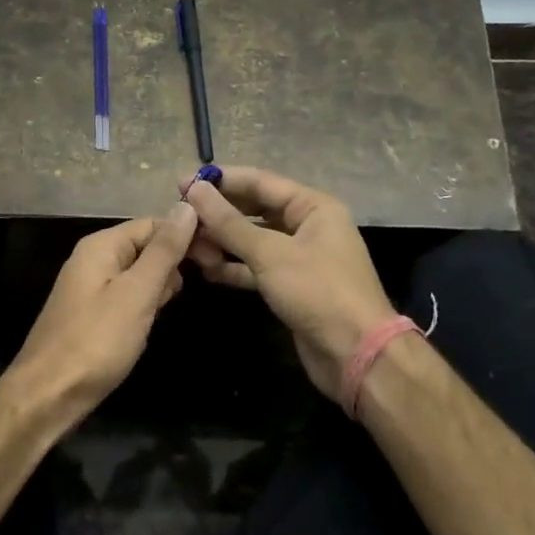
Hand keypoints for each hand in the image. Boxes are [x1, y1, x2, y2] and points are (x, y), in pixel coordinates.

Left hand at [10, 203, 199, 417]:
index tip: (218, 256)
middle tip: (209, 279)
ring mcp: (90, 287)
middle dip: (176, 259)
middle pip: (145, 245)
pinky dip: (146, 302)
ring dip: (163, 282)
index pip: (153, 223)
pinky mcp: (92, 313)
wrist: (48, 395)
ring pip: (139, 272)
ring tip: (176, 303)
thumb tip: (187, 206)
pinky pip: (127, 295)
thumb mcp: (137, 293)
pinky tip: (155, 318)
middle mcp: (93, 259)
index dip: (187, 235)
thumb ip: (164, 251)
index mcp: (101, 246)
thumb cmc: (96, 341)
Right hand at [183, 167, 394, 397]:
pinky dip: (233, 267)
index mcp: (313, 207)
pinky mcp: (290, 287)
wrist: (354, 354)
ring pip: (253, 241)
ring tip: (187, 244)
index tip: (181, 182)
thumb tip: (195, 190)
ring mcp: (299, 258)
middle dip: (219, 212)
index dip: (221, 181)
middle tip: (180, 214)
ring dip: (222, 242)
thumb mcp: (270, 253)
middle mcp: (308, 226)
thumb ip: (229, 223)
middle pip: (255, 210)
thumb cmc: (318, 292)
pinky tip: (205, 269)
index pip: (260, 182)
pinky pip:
########################################
### Task
Restate the records word for word and drop the images.

### Answer to the exercise
Hand keypoints for each hand in the image. Boxes are [x1, y1, x2, y2] and points are (x, y), in pixel coordinates.

Left hand at [10, 203, 199, 417]:
index tip: (218, 256)
middle tip: (209, 279)
ring mcp: (90, 287)
middle dip: (176, 259)
middle pip: (145, 245)
pinky dip: (146, 302)
ring dip: (163, 282)
index pip: (153, 223)
pinky mcp: (92, 313)
wrist: (48, 395)
ring pip: (139, 272)
ring tip: (176, 303)
thumb tip: (187, 206)
pinky pip: (127, 295)
thumb mcp: (137, 293)
pinky tip: (155, 318)
middle mcp: (93, 259)
index dip: (187, 235)
thumb ip: (164, 251)
index mcp: (101, 246)
thumb cmc: (96, 341)
Right hand at [183, 167, 394, 397]:
pinky dip: (233, 267)
index mcp: (313, 207)
pinky mcp: (290, 287)
wrist: (354, 354)
ring pip: (253, 241)
ring tip: (187, 244)
index tip: (181, 182)
thumb tip: (195, 190)
ring mcp: (299, 258)
middle dip: (219, 212)
index dip: (221, 181)
middle tip: (180, 214)
ring dip: (222, 242)
thumb mcp: (270, 253)
middle mcp: (308, 226)
thumb ip: (229, 223)
middle pip: (255, 210)
thumb cmc: (318, 292)
pinky tip: (205, 269)
index pip: (260, 182)
pinky pip:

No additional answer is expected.